WHAT THIS TASK INVOLVES –
Reproduce everything from "Until recently, their" down to "to change that." in the article below on immigration raids and American-born children.
::: EXCERPTED TEXT :::
Pleading To Stay A Family

Pleading to Stay a Family

Raids on Illegal Immigrants Have Their U.S.-Born Children Fearing Separation — and Some Are Lobbying Capitol Hill

By N.C. Aizenman
Washington Post Staff Writer
Monday, April 2, 2007; Page A01

As the government's crackdown on illegal immigrant workers has intensified in recent months, so have the consequences for a large subgroup of U.S. citizens: American-born children of illegal immigrants.

Numbering at least 3.1 million, according to an analysis by the Urban Institute and the Pew Hispanic Center, such children range from teenagers steeped in iTunes and MySpace to toddlers just learning their ABCs.

Caught in the Middle

As the government's crackdown on illegal immigrant workers intensifies, so have the consequences for a large subgroup of U.S. citizens: American-born children of illegal immigrants.

Until recently, their parents' illegal status had limited impact on these children's lives, because, although every year hundreds of thousands of illegal immigrants are detained attempting to cross the U.S. border, once they make it in, they are rarely caught.

But the increase in raids against companies employing illegal workers is beginning to change that.

In December, immigration agents descended on six meat-processing plants belonging to Swift & Co. and arrested 1,297 illegal workers. At one plant, in Worthington, Minn., the workers had at least 360 U.S.-born children and probably many more, according to a local pastor who raised money for them.
::: EXCERPTED DATA :::
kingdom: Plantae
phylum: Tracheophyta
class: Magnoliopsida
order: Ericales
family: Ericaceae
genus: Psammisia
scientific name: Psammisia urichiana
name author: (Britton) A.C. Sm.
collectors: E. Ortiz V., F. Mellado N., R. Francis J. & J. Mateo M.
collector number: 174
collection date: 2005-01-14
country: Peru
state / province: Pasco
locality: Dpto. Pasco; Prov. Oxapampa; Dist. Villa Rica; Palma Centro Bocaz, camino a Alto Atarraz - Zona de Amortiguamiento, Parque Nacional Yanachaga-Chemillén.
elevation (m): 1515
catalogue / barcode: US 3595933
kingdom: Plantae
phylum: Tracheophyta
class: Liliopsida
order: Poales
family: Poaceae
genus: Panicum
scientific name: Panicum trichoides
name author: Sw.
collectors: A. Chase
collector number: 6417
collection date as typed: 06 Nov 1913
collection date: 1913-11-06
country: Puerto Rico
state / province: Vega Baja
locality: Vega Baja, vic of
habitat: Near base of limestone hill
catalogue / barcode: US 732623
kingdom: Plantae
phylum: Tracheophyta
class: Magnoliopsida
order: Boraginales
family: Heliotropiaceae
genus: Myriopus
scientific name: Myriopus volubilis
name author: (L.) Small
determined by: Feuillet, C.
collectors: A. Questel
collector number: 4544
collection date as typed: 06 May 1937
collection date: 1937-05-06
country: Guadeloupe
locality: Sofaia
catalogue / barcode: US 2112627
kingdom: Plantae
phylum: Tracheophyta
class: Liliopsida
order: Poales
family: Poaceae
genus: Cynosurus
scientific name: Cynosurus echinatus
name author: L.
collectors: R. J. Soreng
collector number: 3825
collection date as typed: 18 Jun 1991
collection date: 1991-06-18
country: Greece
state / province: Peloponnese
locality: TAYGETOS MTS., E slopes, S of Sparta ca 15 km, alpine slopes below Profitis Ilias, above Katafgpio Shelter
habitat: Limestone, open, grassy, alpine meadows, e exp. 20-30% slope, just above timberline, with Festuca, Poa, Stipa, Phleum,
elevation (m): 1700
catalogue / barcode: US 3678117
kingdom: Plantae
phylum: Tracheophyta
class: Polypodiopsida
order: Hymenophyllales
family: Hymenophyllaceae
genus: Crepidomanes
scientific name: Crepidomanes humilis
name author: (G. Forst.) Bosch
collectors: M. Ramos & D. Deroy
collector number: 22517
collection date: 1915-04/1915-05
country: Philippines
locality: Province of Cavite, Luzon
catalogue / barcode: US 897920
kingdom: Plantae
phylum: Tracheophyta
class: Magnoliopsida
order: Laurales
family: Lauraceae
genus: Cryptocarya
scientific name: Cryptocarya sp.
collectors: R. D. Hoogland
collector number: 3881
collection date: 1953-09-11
:::
ANSWER FOR THIS EXERCISE –
Until recently, their parents' illegal status had limited impact on these children's lives, because, although every year hundreds of thousands of illegal immigrants are detained attempting to cross the U.S. border, once they make it in, they are rarely caught.

But the increase in raids against companies employing illegal workers is beginning to change that.